No New Privacy Legislation, FTC Chairman Confirms

05 October 2001

As expected [WAMN: 04-Oct-01], Federal Trade Commission chairman Timothy J Muris announced Thursday that the agency will not be seeking further legislation to protect consumer privacy.

Speaking at the Cleveland Privacy 2001 Conference, Muris argued: “It is too soon to conclude that we can fashion workable legislation. We need to develop better information about how such legislation would work and the costs and benefits it would generate.”

Explaining the decision, Muris cited the Gramm-Leach-Bliley Act of 1999, which obliges financial firms to tell customers their policies for protecting personal data.

“The recent experience with Gramm-Leach-Bliley privacy notices should give everyone pause about whether we know enough to implement barely comprehensible privacy notices,” he stated. “Acres of trees died to produce a blizzard of barely comprehensible privacy notices.”

Muris added that the FTC would step up its enforcement of current regulations, including a clamp-down on misuse of spam emailing, an enforcement of online privacy policies, a drive to eradicate pretexting and several measures to help victims of ID theft.

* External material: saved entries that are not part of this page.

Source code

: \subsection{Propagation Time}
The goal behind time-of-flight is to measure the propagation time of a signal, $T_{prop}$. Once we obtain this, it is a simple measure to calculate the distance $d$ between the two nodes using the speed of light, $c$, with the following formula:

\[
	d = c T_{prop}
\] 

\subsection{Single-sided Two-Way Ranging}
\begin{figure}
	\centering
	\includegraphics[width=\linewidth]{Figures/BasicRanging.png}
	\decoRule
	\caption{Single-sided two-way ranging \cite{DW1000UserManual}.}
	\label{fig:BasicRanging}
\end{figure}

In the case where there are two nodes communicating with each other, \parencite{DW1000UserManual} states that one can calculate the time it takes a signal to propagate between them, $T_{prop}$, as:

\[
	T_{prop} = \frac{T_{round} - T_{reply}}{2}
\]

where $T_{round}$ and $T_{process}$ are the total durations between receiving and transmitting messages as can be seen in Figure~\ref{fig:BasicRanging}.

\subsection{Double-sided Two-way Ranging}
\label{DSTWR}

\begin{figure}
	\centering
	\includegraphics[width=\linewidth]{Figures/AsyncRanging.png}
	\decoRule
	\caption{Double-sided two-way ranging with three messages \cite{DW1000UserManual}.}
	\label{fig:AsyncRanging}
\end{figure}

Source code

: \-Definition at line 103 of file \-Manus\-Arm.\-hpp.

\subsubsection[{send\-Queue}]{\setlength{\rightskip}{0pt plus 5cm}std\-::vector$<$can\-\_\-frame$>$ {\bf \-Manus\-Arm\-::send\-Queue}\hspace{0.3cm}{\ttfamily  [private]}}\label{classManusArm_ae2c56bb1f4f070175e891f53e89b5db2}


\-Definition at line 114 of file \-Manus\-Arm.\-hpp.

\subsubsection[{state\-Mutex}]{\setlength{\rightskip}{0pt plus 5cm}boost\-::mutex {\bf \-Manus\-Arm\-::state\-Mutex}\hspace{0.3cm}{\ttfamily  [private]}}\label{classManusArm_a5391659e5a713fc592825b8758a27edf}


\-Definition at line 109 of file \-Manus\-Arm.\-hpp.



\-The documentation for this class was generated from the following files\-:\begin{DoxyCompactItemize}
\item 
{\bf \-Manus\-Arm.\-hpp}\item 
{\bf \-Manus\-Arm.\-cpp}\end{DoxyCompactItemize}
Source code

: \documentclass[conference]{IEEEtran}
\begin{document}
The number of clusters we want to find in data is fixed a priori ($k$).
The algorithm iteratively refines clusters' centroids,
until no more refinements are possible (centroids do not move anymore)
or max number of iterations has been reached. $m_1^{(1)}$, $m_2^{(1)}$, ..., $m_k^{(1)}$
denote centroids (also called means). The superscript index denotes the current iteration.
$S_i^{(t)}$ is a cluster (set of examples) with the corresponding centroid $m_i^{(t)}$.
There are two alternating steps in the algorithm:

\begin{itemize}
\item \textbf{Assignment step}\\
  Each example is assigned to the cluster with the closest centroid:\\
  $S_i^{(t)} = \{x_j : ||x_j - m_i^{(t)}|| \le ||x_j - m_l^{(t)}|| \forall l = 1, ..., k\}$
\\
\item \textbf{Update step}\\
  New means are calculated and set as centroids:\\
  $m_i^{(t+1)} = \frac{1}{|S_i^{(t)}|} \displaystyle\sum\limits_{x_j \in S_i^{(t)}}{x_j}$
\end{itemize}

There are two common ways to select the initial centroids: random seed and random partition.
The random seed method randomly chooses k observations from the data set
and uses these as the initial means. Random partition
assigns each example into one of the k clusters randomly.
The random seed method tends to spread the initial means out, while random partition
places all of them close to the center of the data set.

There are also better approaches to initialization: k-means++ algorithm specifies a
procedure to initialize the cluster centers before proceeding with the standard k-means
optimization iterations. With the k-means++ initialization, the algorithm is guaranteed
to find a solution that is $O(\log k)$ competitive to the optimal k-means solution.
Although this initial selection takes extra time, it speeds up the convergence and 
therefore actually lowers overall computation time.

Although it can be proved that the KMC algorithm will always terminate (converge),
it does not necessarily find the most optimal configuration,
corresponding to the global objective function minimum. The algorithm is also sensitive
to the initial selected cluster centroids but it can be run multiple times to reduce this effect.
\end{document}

In addition, telemarketers will be forced to refer to a national ‘do-not-call’ list, while the FTC will police its telemarketing sales regulations more thoroughly, including efforts to prevent misuse of credit card details to charge consumers for goods without their open consent.

The speech was well received by marketing lawyers, though some questions were raised regarding the FTC’s legal authority to enforce a ‘do-not-call’ register.

“It’s a solid, well-considered agenda,” said one such lawyer. “It’s tough on liars, cheaters and scammers with no new rules that hurt honest businesses and consumers. The toughest new announcement for mainstream marketers is the assertion that the FTC will enforce privacy promises.”